Slitta a domenica 27 gennaio la chiusura del congresso dei circoli Pd, ma l’affluenza al voto resta al palo. Fino a ieri i votanti raggiungevano un terzo degli iscritti, meno di centomila. Le percentuali saliranno grazie allo spostamento dei termini, ma al netto di improbabili fiammate finali, questo congresso già si attesta fra i meno partecipati della storia del Pd.
A certificare lo scarso interesse, dentro e fuori il partito, arrivano le parole del professore Romano Prodi, padre nobile di tutte le rinascite del centrosinistra, fin qui non riuscite. Ieri era a Bruxelles per un incontro con il presidente della Commissione europea Junker. Poi con giornalisti ha parlato di «superficiale brutalità» a proposito degli attacchi dei vicepremier italiani alla Francia, ha auspicato la pace in Libia, descritto l’Unione come un’incompiuta, «un pane mezzo crudo e mezzo cotto».

Quando è arrivata la domanda sulla possibilità che il centro-sinistra italiano torni protagonista, non si è tirato indietro. «In politica i cambiamenti avvengono spesso in maniera anche molto più veloce di quanto non si creda. Io non avevo mai pensato di vincere le elezioni, invece in un anno abbiamo organizzato tutto ed è andata bene». Sembrano parole di conforto per il Pd, e invece la conclusione è una doccia fredda: «Il problema è di avere una idea e una prospettiva che è quello che manca oggi».

Non suona come un incoraggiamento per le prossime primarie del Pd. E neanche per il suo ormai quasi certo nuovo segretario Nicola Zingaretti. Tant’è che a stretto giro arriva l’aggiustamento di tiro dell’ex portavoce (ed ex deputata Pd) Sandra Zampa: le parole del professore, spiega, sono «un’incalzante esortazione» al centrosinistra e allo stesso Pd. Non la disincantata bocciatura che sembrano.
A casa Zingaretti, il candidato che più degli altri predica la ricostruzione di un campo democratico – insomma di un qualche centrosinistra – nessuno ammette la delusione. Prodi, del resto, non da tempo più iscritto al Pd.
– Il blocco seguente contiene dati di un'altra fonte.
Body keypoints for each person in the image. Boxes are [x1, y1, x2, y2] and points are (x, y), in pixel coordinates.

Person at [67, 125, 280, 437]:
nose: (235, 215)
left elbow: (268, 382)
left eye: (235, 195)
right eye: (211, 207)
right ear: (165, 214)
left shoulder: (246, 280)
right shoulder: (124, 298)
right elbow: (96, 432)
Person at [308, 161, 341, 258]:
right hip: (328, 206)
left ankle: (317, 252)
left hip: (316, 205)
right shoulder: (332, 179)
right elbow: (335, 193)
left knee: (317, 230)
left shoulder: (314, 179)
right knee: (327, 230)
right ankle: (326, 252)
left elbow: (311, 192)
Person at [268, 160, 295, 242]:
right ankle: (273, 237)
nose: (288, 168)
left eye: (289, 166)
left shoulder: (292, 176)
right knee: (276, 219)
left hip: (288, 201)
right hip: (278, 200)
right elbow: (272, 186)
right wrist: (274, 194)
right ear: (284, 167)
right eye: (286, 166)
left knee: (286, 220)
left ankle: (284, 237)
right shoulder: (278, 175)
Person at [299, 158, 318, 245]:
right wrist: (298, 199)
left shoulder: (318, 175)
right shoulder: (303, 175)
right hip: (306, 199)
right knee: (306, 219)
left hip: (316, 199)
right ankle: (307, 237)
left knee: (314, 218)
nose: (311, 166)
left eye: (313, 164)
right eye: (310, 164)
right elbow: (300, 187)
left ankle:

Il presidente del Lazio, in attesa di certificare la smagliante vittoria nel partito, ora pensa a riempire i gazebo. Invitando ad esempio Carlo Calenda ad andare a votare almeno il 3 marzo. «Per dare un segnale: il Pd nuovo è tornato». L’ex ministro infatti ha dichiarato di non aver votato al congresso dei circoli perché troppo impegnato a raccogliere firme sul suo «manifesto europeista» (è arrivato a quota 120mila) con cui di fatto si è guadagnato un posto da capolista alle europee di maggio. Ma sarà il segretario del Pd a metterlo in lista.

E il segretario sarà con ogni probabilità Zingaretti. Verso di lui è già iniziata la transumanza di chi fino ad ora non si era schierato, con argomenti più o meno credibili. È il caso di Stefano Bonaccini, ricandidato alla Regione Emilia Romagna (dove ha vinto Zingaretti), Giuseppe Falcomatà, sindaco di Reggio Emilia e firmatario dell’appello a Minniti, Matteo Ricci, sindaco di Pesaro già bersaniano poi vicepresidente del Pd renziano, Pietro Bussolati, consigliere regionale lombardo, Pierfrancesco Maran, assessore di Sala a Milano, Mercedes Bresso, europarlamentare uscente ed ex presidente del Piemonte.
Nella coda del congresso dei circoli, come anticipato dal manifesto, ci sarà del veleno. In Sicilia i zingarettiani accusano il segretario regionale Faraone, renziano e schierato con Martina, di ostruzionismo. «Dall’anagrafe di Palermo sono stati esclusi alcuni circoli che hanno sempre votato. Più di mille iscritti. Guarda caso si tratta di circoli che sono della parte avversa rispetto a quella della maggioranza», denuncia Teresa Piccione.